# Bearded Dragon,150 watt bulb for the winter months?!?



## Boa Lover (Feb 3, 2008)

Hey guys. 

Im just wondering if it would be necessary to change my girlfriends dragons daytime basking bulb to a 150 watt from a 100 watt. His vivs 3 feet long by 18". At the mo the bulbs heating ok to about 95f but im worried itll struggle in the winter months. 

The beardies about 9 months old now. 

Thanks for any advice guys! :notworthy:


----------



## HadesDragons (Jun 30, 2007)

I'd have thought that would be far too much heat... I use 40w and 60w bulbs in 4' x 2' cages...

Do you know what the cool end temperatures are? Can you get a couple of photos of the cage?
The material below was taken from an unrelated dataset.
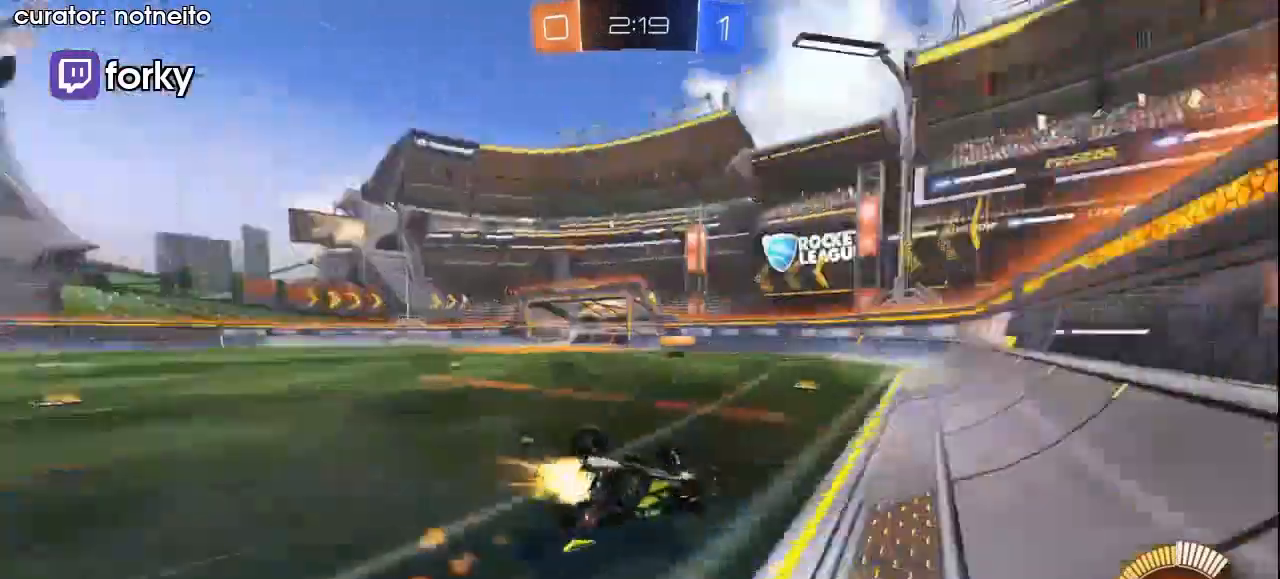
{"dt_ms": 500, "buttons": ["R2"], "left_stick": "left", "right_stick": "center", "events": [[100, "R1", "up"], [267, "Y", "down"], [367, "Y", "up"], [400, "L1", "up"]]}
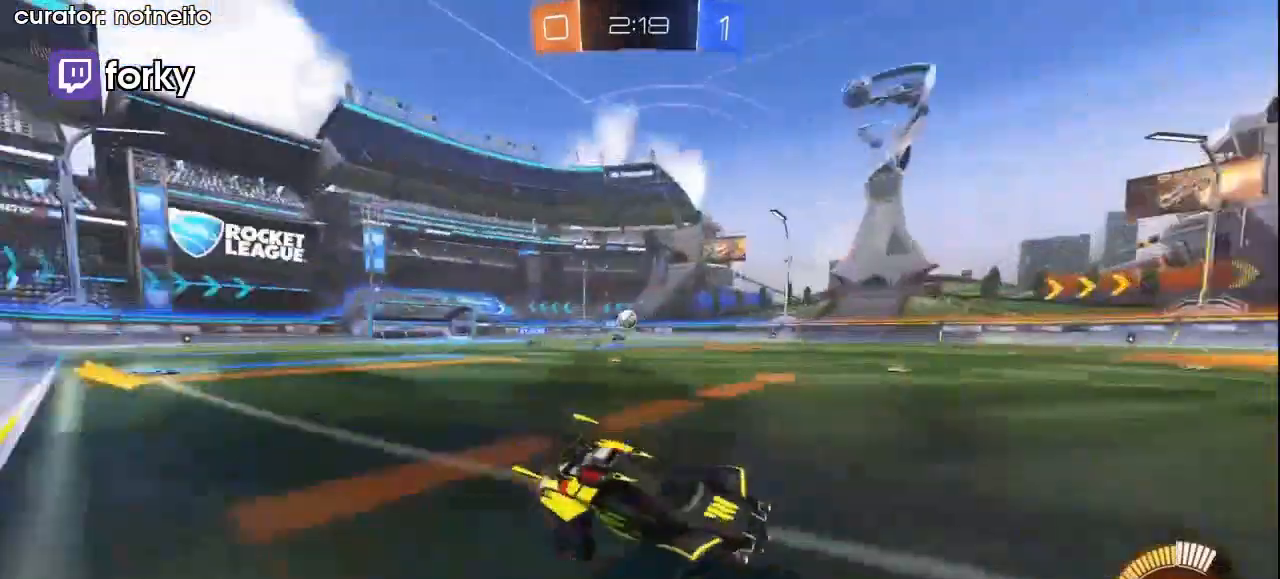
{"dt_ms": 500, "buttons": ["R2"], "left_stick": "center", "right_stick": "center", "events": [[367, "left_stick", "center"]]}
It might just be that you need to use a slightly taller basking area.


----------



## Gemstone Dragons (Jul 29, 2009)

I use a 150w bulb in my 4 by 2 by 2's but even then have them on a stat.
Mt 3ft's have a 60w bulb and are fine, when the weather is colder in winter we turn out heating up to compensate so your indoor temperature shouldn't be alot colder than it is now anyway.

My heating will be on and over night when it cools i will just keep an infared basking bulb on low as i have started doing with my bigger vivs now.


----------



## mini-moon (Sep 14, 2009)

150 watt is too big. keep a red 100 watt on all the time on a thermostat and it should keep a constant temp.


----------



## awh (Aug 20, 2008)

there should be no need to change you bulb it should be fine during the day if it gets cold in your house at night put a small wattage ceramic in for night time (i use 40watt ceramic on stat to come on when temp drops below 65f at night)


----------



## Debbie1962 (Dec 5, 2008)

> At the mo the bulbs heating ok to about 95f but im worried itll struggle in the winter months


To be honest if that's the basking spot then it wouldn't be warm enough even in summer. Is the viv in a cool room? My 3ft vivs usually only have 60 watt spots in them and without a stat would get too hot.


----------



## Boa Lover (Feb 3, 2008)

http://i426.photobucket.com/albums/pp349/Noonesmyname69/otisviv.jpg


Well thats a pic of the viv,the warm end is about 90f but the basking spot above it under the bulb is much higher,we check it regularly with a probe thermometer and it reads about 105f. 
Its quite a tall viv though. 

The cool end is about 80 during the day but we have a reptile radiator fitted to a stat on one end of the viv that comes on if the temp drops to below 70f during the night.


----------